No regresso, e já com estes dois projetos a andar, recusa apegar-se àquilo que sabe que resulta e incentiva a equipa a criar coisas novas todos os dias. É por isso que, ainda que não esteja na carta, hoje chega-nos à mesa uma dose de lingueirão e outra de açorda alentejana. “Hoje havia lingueirão no mercado e comprei. Divido-o por dez doses e mantenho esse prato como sugestão enquanto essas dez doses estiverem disponíveis. Depois, passo para outra, até porque detesto ir a um restaurante, escolher um prato e dizerem-me que já acabou. Se está na carta, tem que haver sempre”.

7 fotos

E ainda bem. Assim temos a certeza que vamos ainda provar a abóbora com chèvre e granola feita com as pevides da própria abóbora (4€), a cabeça de xara (7€), a raia (9,50€) e o prato preferido do chef, a sande aberta de borrego (7,50€). Sim, no Porto se sanduíche é só uma passa a ‘sande’ e isso escreve-se na ementa com um certo orgulho.

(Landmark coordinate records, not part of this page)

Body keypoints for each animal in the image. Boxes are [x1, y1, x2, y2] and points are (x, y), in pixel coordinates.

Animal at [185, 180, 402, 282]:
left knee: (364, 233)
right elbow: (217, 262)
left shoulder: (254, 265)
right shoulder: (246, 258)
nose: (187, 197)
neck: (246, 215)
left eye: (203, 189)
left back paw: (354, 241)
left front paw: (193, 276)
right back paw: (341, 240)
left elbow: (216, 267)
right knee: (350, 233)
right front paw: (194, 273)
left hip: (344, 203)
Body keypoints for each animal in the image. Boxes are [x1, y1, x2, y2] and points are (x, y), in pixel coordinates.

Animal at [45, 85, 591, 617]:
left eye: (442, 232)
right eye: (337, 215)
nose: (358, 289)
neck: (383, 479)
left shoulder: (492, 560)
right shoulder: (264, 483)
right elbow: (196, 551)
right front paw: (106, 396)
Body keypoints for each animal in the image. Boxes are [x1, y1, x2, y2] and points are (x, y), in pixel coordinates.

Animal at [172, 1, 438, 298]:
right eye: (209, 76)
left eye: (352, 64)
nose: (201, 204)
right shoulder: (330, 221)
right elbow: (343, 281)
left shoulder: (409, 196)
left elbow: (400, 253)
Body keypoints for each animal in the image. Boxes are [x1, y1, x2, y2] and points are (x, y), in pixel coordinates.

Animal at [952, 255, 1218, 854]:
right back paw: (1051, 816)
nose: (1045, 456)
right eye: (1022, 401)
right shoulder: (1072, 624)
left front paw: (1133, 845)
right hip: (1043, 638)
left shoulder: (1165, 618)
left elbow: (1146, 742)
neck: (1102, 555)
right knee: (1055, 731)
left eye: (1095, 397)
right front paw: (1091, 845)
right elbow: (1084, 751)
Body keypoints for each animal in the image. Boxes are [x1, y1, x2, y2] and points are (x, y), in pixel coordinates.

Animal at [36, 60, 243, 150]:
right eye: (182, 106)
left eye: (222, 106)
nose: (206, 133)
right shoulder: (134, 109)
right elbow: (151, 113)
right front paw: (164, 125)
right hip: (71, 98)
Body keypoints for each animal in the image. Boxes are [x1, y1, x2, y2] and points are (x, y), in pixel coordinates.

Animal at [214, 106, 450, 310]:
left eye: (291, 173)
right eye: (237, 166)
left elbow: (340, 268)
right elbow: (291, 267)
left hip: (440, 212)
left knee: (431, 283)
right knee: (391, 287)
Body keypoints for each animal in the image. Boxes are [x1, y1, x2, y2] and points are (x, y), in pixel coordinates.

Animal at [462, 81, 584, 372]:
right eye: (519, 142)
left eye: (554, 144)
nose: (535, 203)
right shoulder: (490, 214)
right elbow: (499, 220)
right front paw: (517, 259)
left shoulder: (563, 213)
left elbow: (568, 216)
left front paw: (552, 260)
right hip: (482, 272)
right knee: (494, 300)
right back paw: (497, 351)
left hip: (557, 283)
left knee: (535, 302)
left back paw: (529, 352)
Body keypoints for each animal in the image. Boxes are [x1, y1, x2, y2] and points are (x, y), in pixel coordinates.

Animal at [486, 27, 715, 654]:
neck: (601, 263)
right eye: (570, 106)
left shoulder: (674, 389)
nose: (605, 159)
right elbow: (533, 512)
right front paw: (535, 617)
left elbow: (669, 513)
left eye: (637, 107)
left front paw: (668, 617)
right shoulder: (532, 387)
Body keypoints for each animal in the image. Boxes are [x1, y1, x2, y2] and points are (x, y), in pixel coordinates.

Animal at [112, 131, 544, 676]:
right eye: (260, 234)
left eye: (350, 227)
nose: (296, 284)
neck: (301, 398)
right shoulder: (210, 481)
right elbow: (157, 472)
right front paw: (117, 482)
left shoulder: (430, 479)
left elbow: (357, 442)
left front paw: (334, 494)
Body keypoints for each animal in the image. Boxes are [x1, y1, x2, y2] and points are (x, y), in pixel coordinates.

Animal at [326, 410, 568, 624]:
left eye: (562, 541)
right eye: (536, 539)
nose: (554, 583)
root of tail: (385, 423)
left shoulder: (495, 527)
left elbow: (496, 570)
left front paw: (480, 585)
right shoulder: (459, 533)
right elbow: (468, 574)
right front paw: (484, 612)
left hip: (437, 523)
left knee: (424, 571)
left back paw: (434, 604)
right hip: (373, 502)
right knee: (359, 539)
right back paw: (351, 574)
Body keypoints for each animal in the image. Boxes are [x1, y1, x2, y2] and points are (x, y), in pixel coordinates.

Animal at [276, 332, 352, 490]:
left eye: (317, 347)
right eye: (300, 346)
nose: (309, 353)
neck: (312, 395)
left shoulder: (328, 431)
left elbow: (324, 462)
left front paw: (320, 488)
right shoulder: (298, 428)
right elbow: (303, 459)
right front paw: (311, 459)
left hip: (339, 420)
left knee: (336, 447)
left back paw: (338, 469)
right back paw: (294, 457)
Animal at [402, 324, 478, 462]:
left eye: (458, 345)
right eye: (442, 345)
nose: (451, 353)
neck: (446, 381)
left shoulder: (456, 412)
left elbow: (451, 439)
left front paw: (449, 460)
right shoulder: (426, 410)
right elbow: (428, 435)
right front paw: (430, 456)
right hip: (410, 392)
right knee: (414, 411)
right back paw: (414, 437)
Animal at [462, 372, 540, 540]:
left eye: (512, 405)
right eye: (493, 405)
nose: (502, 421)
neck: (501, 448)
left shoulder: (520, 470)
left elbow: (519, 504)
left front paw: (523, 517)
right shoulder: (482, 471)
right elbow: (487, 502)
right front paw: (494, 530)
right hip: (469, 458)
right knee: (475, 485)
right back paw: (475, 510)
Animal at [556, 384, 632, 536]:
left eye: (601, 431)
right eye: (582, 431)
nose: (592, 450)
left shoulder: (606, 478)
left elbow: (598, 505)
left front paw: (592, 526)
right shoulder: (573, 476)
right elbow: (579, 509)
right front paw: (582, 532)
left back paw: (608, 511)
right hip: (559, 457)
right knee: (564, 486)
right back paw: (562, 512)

E pronto, chegamos ao fim, até porque a partir daqui são só rabanadas e sobre isso já foi tudo dito. À minha tia, garanto: esta foi uma traição única e na próxima visita ao Semea peço me tragam antes um D. Rodrigo. A certeza de ter um família do ponto cardeal oposto ao de onde saem estes doces algarvios — que o chef faz com canela, ovos moles e batata doce— , já me deixa comer sem culpa (até mesmo com tanto açúcar envolvido).